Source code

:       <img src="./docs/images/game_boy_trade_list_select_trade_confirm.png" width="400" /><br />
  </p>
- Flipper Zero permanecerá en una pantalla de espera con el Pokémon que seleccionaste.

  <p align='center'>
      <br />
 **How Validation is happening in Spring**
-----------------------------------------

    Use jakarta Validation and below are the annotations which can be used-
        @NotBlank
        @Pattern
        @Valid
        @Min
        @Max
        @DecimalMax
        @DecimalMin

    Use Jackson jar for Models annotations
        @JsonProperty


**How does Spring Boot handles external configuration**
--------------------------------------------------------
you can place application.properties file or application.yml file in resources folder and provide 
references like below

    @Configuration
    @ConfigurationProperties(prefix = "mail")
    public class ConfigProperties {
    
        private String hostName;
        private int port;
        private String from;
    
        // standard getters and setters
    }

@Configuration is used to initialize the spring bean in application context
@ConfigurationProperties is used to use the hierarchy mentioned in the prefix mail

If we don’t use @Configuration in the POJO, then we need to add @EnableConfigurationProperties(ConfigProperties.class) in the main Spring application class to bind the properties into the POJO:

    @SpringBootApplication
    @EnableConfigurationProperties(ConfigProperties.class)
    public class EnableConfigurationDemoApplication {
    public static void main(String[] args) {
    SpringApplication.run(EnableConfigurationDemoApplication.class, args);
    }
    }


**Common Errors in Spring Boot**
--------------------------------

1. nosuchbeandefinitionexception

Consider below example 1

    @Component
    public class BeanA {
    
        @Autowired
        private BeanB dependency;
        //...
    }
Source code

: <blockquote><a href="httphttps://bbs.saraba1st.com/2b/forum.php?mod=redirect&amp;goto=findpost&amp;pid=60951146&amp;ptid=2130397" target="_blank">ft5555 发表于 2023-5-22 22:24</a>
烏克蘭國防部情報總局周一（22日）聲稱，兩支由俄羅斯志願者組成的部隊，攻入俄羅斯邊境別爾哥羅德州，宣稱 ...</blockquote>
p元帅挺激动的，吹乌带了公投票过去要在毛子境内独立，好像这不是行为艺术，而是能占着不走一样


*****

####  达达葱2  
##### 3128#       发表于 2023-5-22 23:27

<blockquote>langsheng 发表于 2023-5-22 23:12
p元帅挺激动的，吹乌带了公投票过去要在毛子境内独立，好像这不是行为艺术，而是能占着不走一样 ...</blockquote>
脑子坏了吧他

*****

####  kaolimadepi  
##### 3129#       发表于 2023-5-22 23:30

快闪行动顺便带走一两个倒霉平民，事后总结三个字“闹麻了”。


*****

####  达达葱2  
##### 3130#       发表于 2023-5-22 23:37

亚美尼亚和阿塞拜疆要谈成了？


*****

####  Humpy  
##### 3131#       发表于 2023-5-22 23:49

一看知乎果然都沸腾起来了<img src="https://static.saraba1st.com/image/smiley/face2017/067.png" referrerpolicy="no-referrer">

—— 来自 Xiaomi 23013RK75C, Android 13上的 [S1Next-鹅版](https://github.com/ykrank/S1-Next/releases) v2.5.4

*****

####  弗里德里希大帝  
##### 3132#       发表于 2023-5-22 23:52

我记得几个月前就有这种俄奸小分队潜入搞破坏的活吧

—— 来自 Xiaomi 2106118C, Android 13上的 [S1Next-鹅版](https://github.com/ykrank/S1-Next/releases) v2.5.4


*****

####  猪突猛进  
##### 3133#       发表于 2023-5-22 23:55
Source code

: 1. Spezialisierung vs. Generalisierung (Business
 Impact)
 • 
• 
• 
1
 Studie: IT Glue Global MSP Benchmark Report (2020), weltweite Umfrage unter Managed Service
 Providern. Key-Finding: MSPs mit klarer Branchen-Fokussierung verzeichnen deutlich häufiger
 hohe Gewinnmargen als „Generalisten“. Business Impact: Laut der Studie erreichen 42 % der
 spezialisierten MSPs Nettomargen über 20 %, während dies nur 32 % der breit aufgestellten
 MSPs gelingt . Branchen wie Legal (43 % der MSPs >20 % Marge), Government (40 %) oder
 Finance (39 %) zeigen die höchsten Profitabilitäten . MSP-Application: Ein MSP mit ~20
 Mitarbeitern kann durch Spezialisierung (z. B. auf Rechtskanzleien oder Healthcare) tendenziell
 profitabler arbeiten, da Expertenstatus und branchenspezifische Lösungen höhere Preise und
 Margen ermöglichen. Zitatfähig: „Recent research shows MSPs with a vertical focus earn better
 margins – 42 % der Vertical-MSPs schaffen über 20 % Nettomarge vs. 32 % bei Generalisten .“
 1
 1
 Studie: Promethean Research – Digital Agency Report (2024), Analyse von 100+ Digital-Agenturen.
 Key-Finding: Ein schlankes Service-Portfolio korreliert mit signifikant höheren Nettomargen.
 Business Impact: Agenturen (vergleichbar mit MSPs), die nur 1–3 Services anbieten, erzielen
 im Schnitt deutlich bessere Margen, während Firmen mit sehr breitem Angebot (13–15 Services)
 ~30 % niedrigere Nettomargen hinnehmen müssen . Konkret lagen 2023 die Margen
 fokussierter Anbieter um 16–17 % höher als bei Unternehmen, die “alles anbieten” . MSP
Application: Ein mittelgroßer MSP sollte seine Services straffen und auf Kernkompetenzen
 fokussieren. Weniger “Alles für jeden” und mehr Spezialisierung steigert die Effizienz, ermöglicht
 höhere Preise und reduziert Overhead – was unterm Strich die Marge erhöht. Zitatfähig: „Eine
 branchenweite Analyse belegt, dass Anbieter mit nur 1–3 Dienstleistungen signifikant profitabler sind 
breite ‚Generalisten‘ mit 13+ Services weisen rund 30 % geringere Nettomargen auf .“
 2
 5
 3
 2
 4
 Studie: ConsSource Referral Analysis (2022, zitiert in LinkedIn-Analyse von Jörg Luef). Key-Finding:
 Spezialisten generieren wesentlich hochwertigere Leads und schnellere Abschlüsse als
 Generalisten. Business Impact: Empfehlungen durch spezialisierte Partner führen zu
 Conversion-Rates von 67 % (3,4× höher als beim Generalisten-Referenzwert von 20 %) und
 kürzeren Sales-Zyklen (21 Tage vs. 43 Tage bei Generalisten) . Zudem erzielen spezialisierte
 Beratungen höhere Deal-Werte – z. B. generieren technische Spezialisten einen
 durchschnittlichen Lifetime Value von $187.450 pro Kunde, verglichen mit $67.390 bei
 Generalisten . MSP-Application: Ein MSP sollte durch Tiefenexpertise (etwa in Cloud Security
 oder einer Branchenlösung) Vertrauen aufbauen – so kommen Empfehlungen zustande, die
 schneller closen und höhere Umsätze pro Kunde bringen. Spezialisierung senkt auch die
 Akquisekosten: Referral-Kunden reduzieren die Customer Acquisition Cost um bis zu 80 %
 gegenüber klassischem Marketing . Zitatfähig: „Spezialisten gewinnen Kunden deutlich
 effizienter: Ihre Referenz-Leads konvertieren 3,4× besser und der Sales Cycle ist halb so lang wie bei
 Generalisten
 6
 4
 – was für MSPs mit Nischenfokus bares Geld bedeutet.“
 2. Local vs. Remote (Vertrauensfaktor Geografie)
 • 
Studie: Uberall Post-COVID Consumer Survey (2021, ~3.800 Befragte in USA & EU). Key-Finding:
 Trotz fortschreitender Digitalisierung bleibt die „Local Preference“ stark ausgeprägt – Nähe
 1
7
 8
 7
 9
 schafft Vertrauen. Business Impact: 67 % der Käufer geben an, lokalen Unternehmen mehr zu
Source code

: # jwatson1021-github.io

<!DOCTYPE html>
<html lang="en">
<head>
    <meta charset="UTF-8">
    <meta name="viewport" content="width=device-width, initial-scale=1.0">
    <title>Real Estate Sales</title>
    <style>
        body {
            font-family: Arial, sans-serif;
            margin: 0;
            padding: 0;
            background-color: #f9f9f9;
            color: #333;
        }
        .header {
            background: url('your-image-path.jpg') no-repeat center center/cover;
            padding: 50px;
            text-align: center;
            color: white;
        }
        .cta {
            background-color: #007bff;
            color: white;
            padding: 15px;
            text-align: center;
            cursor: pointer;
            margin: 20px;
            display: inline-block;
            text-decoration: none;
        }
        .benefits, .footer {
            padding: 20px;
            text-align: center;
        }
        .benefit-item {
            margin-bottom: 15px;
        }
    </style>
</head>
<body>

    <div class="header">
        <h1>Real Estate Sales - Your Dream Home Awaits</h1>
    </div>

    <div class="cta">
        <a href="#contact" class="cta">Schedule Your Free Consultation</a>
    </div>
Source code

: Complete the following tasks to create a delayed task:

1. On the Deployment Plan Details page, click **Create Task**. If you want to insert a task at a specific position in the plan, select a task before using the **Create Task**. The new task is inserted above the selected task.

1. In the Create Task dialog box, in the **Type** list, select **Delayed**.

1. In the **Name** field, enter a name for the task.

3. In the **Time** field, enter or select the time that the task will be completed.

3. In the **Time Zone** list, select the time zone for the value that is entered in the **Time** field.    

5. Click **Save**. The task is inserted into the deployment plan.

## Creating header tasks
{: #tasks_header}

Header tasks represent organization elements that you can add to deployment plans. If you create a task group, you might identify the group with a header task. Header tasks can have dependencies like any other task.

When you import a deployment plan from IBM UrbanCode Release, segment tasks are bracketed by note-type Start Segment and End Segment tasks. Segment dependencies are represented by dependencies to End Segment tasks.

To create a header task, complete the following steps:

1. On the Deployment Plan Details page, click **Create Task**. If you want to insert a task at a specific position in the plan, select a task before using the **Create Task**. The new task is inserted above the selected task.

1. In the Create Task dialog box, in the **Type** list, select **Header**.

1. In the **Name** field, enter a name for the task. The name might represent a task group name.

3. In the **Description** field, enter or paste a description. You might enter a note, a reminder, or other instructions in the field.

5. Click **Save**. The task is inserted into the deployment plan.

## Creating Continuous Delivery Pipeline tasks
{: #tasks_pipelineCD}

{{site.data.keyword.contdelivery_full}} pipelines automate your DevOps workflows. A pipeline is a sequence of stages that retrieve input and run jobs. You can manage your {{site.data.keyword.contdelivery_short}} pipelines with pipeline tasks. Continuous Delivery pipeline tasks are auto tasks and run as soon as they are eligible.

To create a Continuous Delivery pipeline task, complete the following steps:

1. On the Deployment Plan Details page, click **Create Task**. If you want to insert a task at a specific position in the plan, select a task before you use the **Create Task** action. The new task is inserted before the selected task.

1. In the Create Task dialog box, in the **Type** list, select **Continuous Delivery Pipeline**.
★ ★ ★ ★ ★
**WHAT THE TASK ASKS:** Pull out every line in the entries above that contains the string "Real".

**ANSWER TO THE EXERCISE:**
    <title>Real Estate Sales</title>
        <h1>Real Estate Sales - Your Dream Home Awaits</h1>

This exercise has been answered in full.